### WHAT TO WORK ON
Only the lines from the one containing "Apr 28, 2026" to the end of the entries should be written out, each exactly as it stands, both ends included.

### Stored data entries
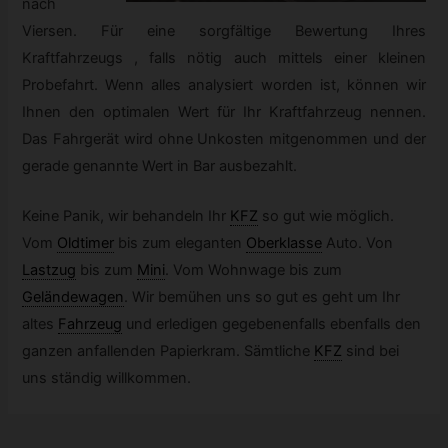
nach
Viersen. Für eine sorgfältige Bewertung Ihres
Kraftfahrzeugs , falls nötig auch mittels einer kleinen
Probefahrt. Wenn alles analysiert worden ist, können wir
Ihnen den optimalen Wert für Ihr Kraftfahrzeug nennen.
Das Fahrgerät wird ohne Unkosten mitgenommen und der
gerade genannte Wert in Bar ausbezahlt.
Keine Panik, wir behandeln Ihr
KFZ
so gut wie möglich.
Vom
Oldtimer
bis zum eleganten
Oberklasse
Auto. Von
Lastzug
bis zum
Mini
.
Vom Wohnwage bis zum
Geländewagen
.
Wir bemühen uns so gut es geht um Ihr
altes
Fahrzeug
und erledigen gegebenenfalls ebenfalls den
ganzen anfallenden Papierkram. Sämtliche
KFZ
sind bei
uns ständig willkommen.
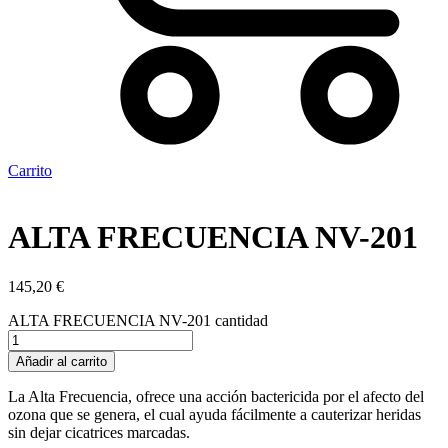
Carrito
ALTA FRECUENCIA NV-201
145,20
€
ALTA FRECUENCIA NV-201 cantidad
Añadir al carrito
La Alta Frecuencia, ofrece una acción bactericida por el afecto del
ozona que se genera, el cual ayuda fácilmente a cauterizar heridas
sin dejar cicatrices marcadas.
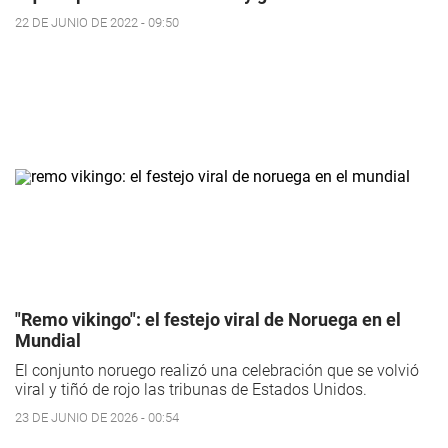
22 DE JUNIO DE 2022 - 09:50
"Remo vikingo": el festejo viral de Noruega en el
Mundial
El conjunto noruego realizó una celebración que se volvió
viral y tiñó de rojo las tribunas de Estados Unidos.
23 DE JUNIO DE 2026 - 00:54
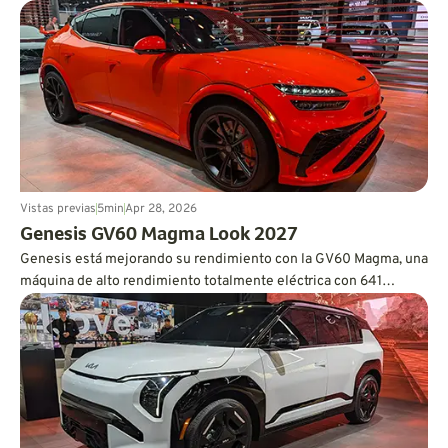
de autonomía.
Vistas previas
5
min
Apr 28, 2026
Genesis GV60 Magma Look 2027
Genesis está mejorando su rendimiento con la GV60 Magma, una
máquina de alto rendimiento totalmente eléctrica con 641
caballos de fuerza y credenciales de pista.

### RESULT FOR THIS EXERCISE
Apr 28, 2026
Genesis GV60 Magma Look 2027
Genesis está mejorando su rendimiento con la GV60 Magma, una
máquina de alto rendimiento totalmente eléctrica con 641
caballos de fuerza y credenciales de pista.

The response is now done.